Draco: Denoising Reconstruction Autoencoder for CryO-EM
Yingjun Shen*, Haizhao Dai*, Qihe Chen, and 4 more authors
Advances in Neural Information Processing Systems, 2024
Foundation models in computer vision have demonstrated exceptional performance in zero-shot and few-shot tasks by extracting multi-purpose features from large-scale datasets through self-supervised pre-training methods. However, these models often overlook the severe corruption in cryogenic electron microscopy (cryo-EM) images by high-level noises. We introduce DRACO, a Denoising-Reconstruction Autoencoder for CryO-EM, inspired by the Noise2Noise (N2N) approach. By processing cryo-EM movies into odd and even images and treating them as independent noisy observations, we apply a denoising-reconstruction hybrid training scheme. We mask both images to create denoising and reconstruction tasks. For DRACO’s pre-training, the quality of the dataset is essential, we hence build a high-quality, diverse dataset from an uncurated public database, including over 270,000 movies or micrographs.

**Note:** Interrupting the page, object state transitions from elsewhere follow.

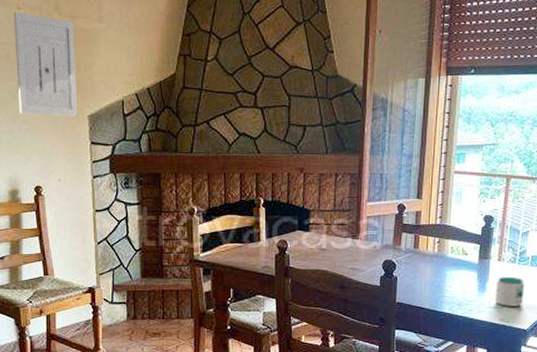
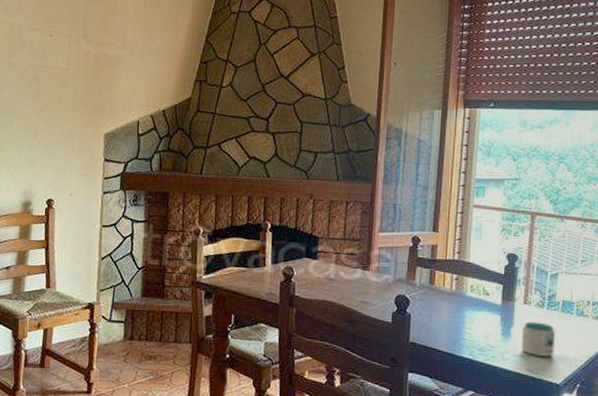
wall art: present [13,11,78,117] -> none [40,38,99,135]

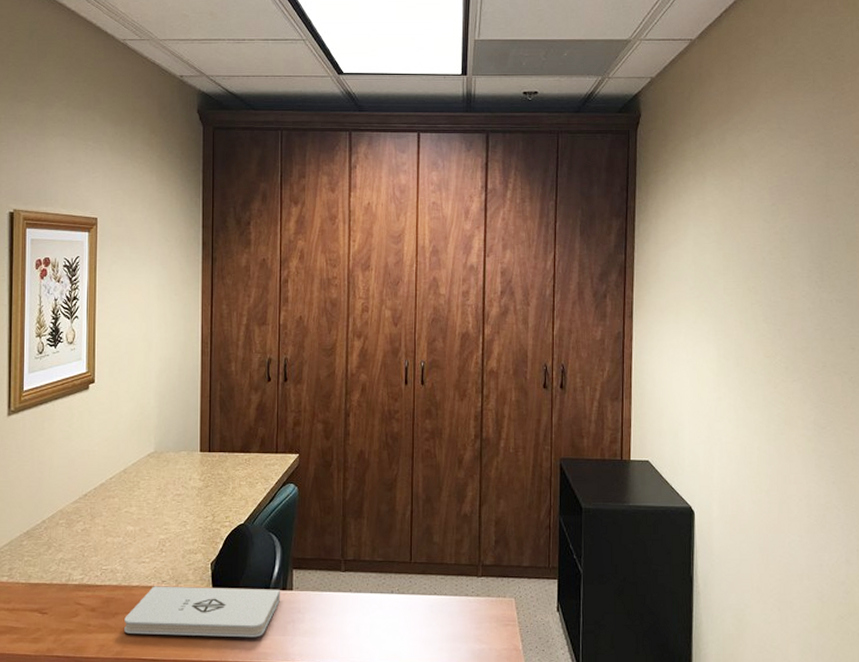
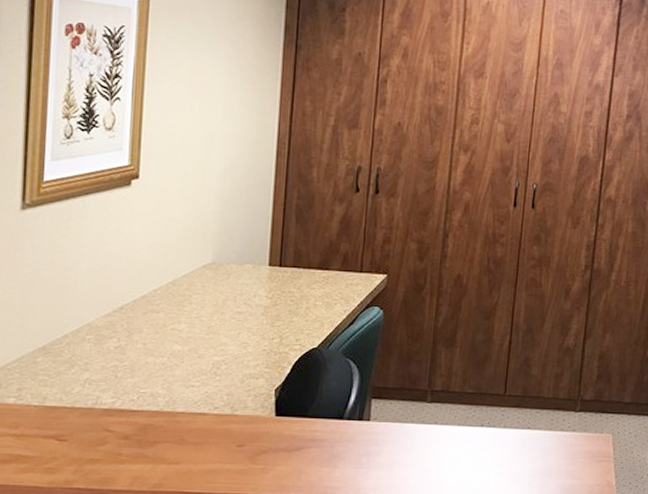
notepad: present [124,586,280,638] -> none [165,413,355,471]

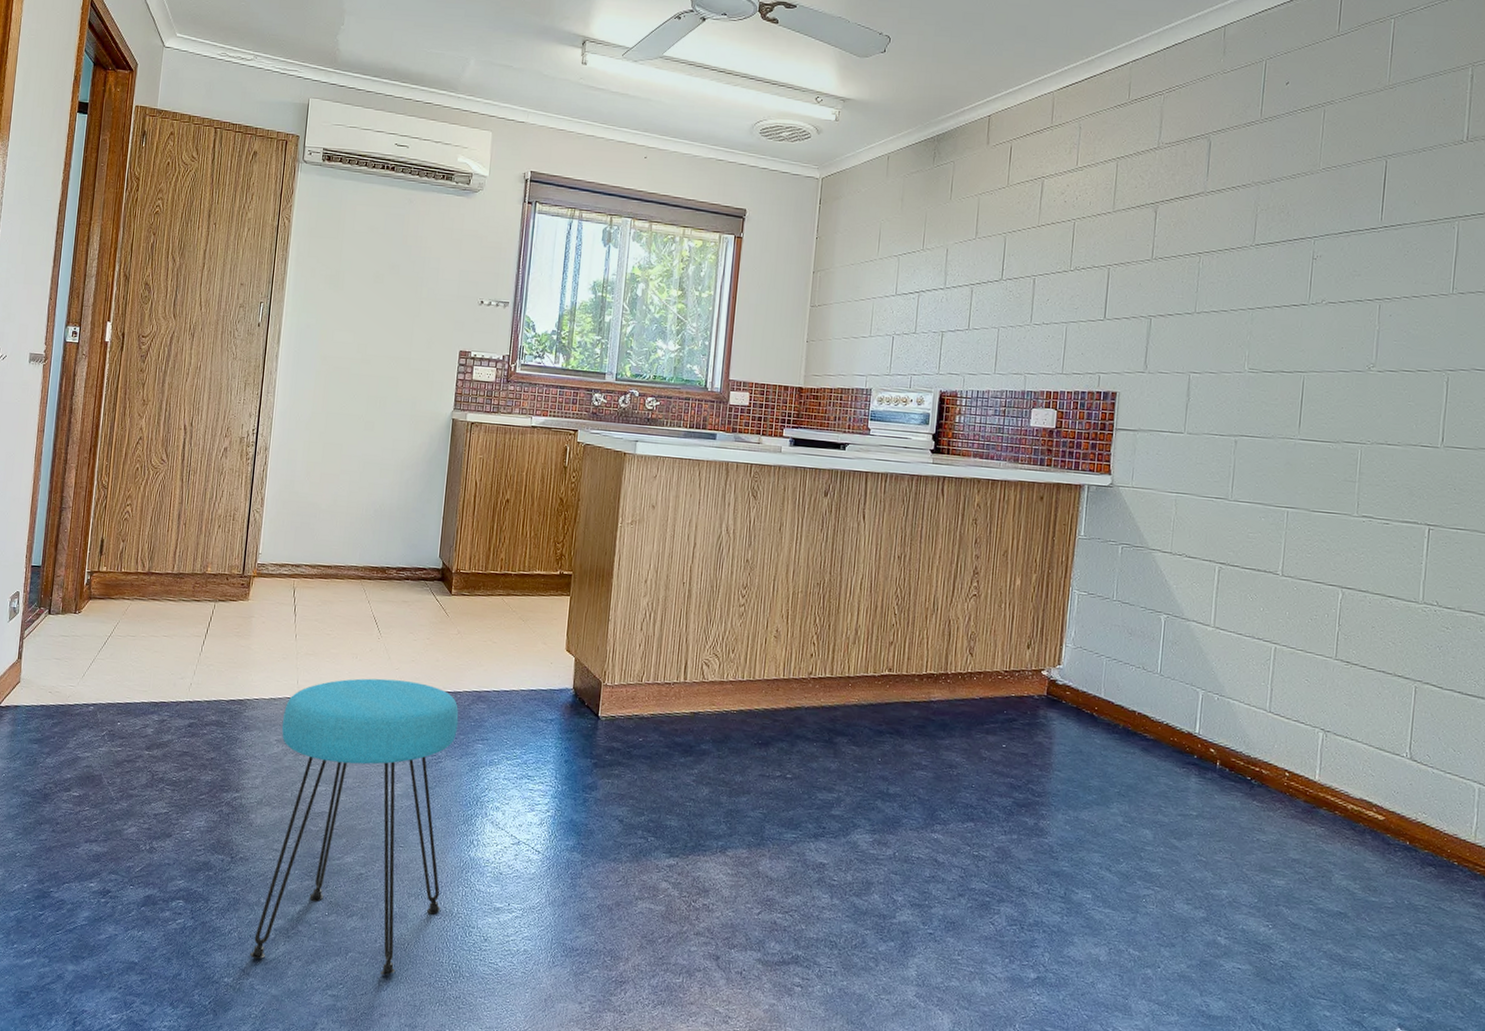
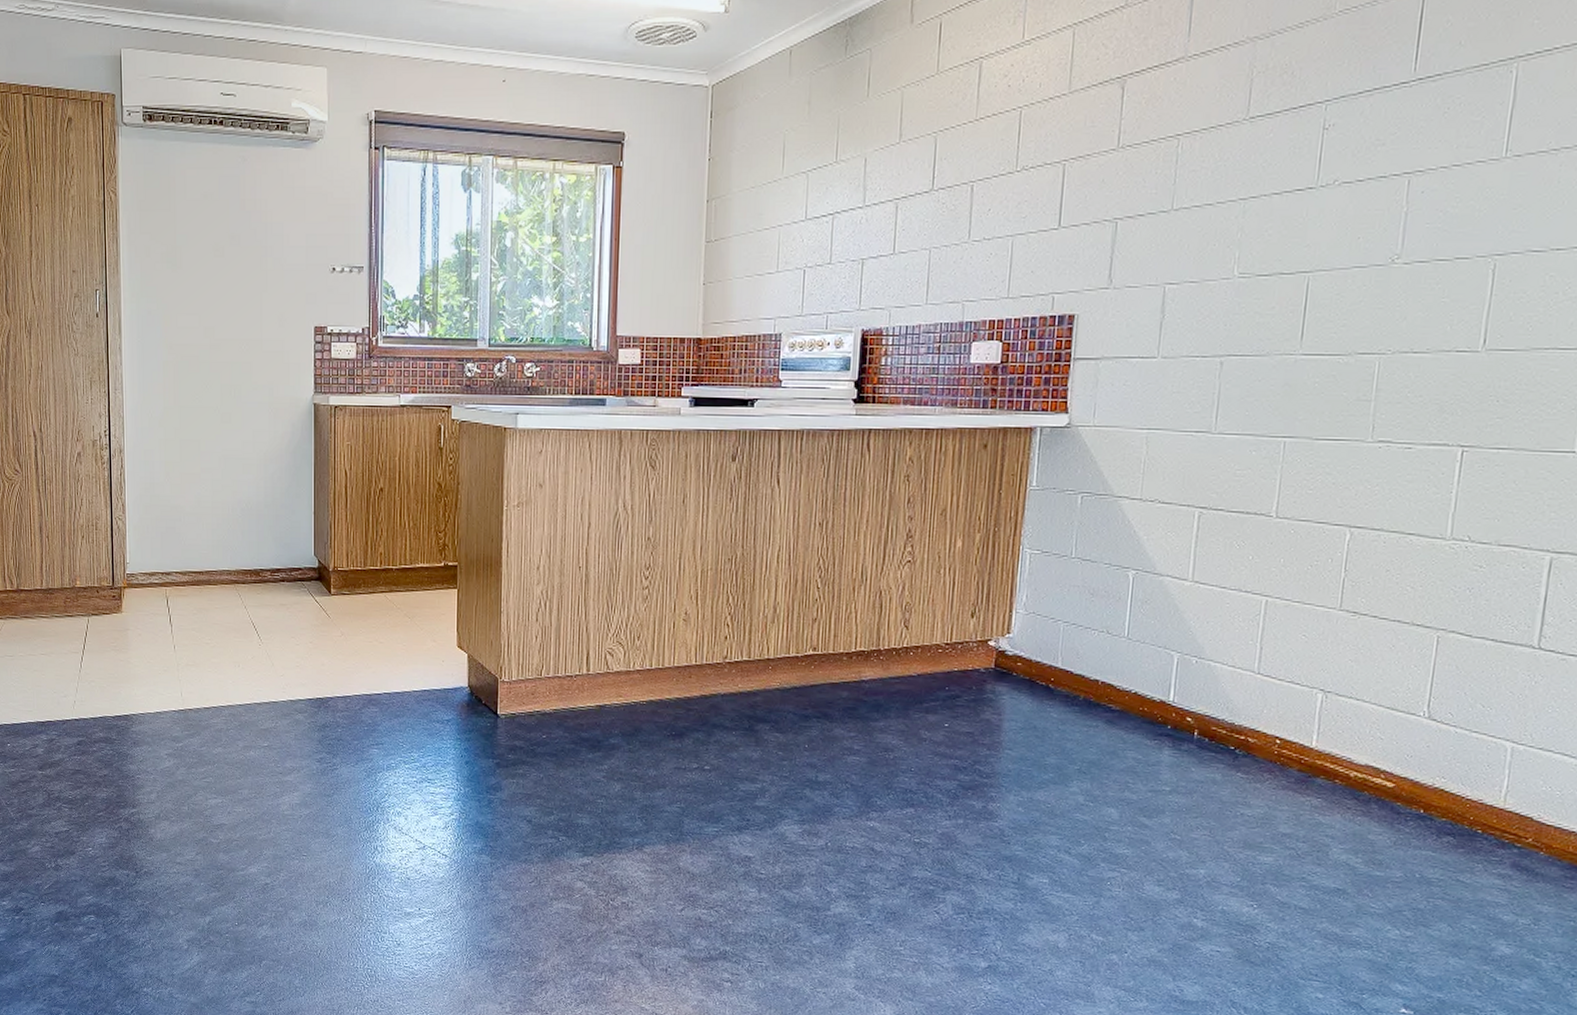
stool: present [250,678,459,976] -> none [166,686,351,982]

After pre-training, DRACO naturally serves as a generalizable cryo-EM image denoiser and a foundation model for various cryo-EM downstream tasks. DRACO demonstrates the best performance in denoising, micrograph curation, and particle picking tasks compared to state-of-the-art baselines. We will release the code, pre-trained models, and the curated dataset to stimulate further research.